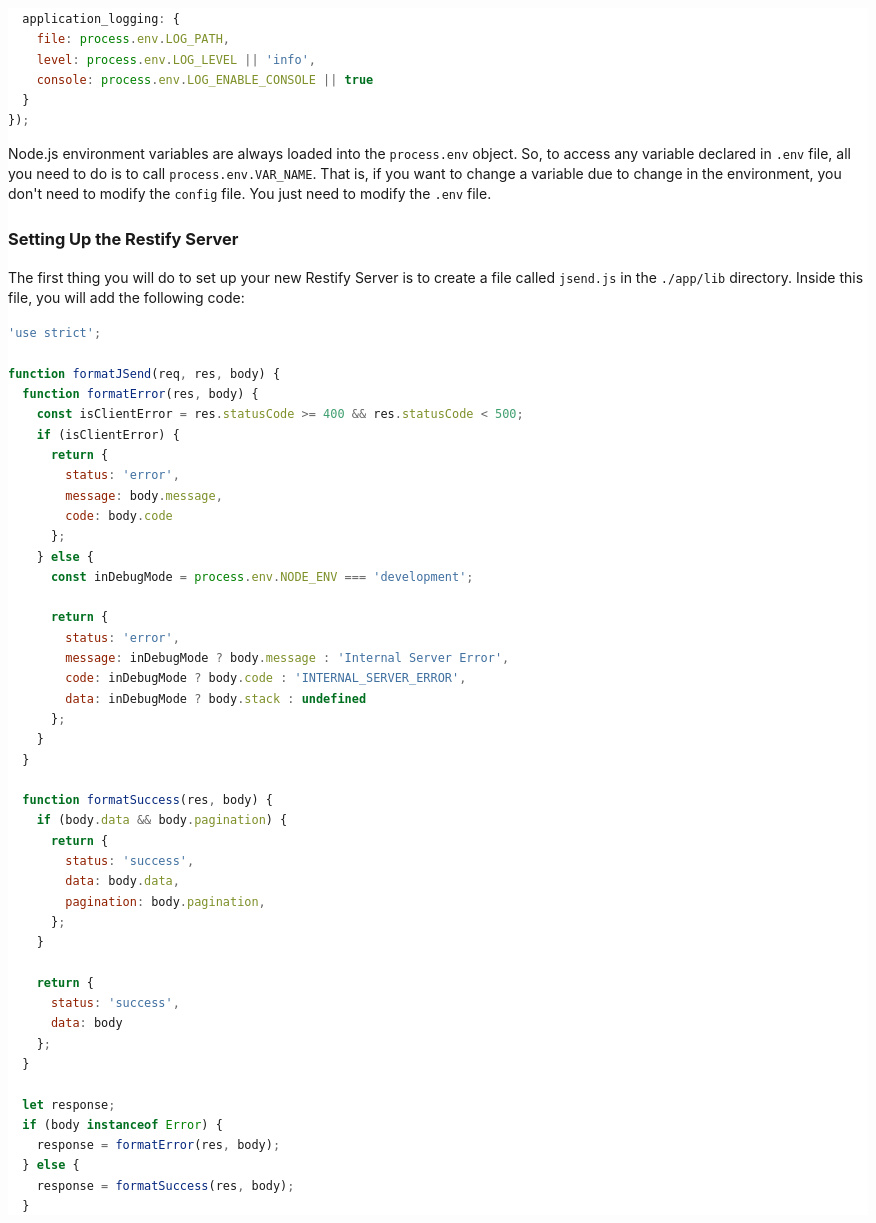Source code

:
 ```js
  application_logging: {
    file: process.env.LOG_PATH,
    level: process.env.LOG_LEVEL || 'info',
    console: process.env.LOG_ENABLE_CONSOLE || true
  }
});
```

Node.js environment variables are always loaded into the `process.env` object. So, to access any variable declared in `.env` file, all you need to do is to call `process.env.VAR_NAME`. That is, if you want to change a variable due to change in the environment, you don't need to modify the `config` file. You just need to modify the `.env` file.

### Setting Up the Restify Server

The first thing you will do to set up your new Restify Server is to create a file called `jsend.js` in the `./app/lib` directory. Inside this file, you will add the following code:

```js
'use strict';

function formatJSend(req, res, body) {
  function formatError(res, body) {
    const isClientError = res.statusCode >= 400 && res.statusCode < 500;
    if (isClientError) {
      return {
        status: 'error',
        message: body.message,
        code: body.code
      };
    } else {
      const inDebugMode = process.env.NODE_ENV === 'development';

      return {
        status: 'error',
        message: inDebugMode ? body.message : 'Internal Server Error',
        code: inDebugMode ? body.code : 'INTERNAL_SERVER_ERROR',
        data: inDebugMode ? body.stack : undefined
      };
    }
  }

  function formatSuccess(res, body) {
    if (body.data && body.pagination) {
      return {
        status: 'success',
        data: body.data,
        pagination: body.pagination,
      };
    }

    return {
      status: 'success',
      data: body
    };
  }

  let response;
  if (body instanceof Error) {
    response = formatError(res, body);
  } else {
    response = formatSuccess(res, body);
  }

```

==================================================

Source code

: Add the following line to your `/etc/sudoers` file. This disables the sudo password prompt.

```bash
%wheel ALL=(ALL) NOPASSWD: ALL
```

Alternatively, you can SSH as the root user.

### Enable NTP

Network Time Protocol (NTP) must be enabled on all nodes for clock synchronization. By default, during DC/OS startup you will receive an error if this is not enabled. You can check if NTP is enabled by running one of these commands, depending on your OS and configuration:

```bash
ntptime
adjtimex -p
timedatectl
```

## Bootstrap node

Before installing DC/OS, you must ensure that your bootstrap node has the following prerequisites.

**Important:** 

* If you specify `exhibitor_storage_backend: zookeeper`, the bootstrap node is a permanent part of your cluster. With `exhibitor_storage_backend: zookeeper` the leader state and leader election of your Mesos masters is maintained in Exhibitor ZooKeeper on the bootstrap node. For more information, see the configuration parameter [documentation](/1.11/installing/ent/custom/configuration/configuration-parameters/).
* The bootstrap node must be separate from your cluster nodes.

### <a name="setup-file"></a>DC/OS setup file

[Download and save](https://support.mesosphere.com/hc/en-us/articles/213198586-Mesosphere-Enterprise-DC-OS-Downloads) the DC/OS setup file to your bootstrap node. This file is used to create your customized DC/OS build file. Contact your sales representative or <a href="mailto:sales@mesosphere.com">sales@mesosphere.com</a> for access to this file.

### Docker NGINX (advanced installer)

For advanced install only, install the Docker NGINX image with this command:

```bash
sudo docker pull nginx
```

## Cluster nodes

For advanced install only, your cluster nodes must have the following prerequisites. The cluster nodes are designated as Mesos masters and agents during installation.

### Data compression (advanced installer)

==================================================

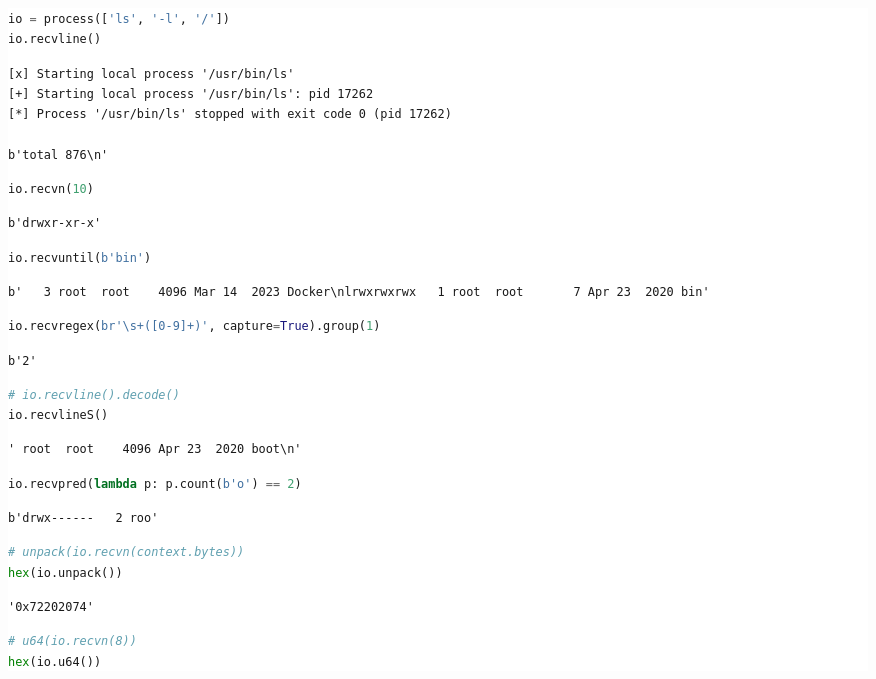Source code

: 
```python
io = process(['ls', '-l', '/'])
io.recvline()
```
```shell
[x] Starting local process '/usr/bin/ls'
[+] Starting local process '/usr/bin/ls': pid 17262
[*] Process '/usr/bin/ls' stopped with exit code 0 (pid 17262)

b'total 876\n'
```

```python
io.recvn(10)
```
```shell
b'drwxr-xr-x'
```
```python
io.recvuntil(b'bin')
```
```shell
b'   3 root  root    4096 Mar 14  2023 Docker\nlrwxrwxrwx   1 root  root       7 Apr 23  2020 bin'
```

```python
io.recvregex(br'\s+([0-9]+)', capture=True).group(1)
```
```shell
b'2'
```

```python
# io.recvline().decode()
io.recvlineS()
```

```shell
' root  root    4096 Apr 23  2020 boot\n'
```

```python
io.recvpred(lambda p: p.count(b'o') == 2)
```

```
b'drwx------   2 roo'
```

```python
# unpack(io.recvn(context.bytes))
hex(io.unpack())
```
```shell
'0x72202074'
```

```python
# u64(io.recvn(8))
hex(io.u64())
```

==================================================

* Work request:
What number of lines above include the string "Restify"? State it and nothing else.

* Task result:
2